### Information provided
▬▬▬▬▬▬

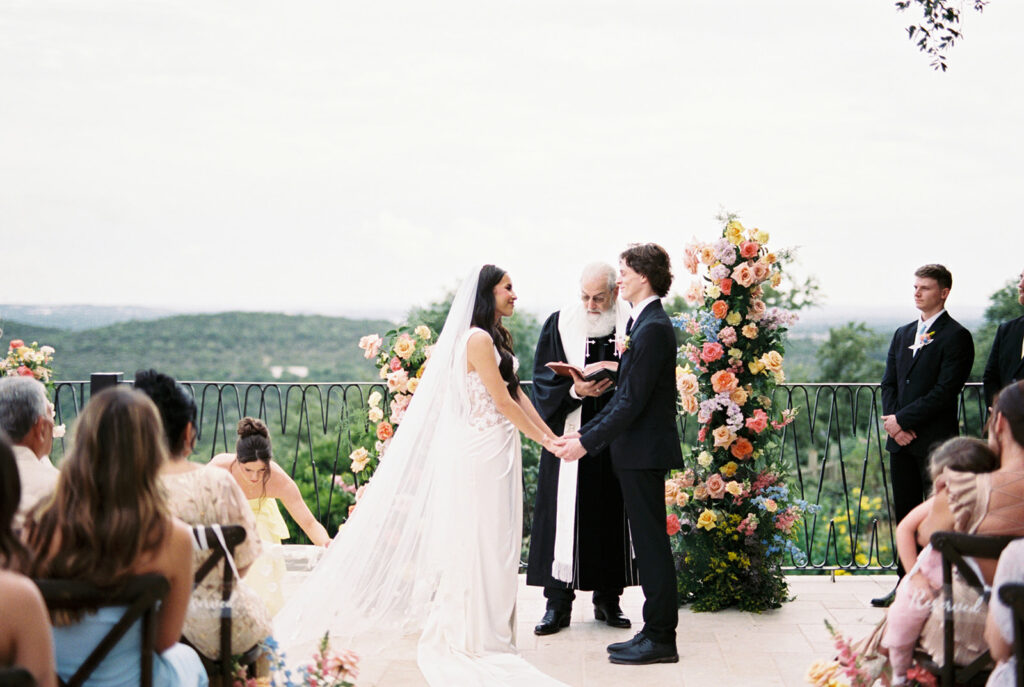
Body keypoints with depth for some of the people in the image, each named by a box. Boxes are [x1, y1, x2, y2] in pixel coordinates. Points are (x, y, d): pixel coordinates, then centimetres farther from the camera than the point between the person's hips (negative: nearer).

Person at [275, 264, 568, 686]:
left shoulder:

▬▬▬▬▬▬

### Exercise objective
A verbatim copy of the data, with all pictures omitted, is the required output.

### Result of the exercise
Body keypoints with depth for some of the people in the image, each named by a box. Boxes are [x1, y1, x2, y2] in pixel coordinates. Points are (x, y, d): pixel coordinates, then centimetres farther from the camera than the point between the person's hips (negative: nearer).

Person at [275, 264, 568, 686]:
left shoulder:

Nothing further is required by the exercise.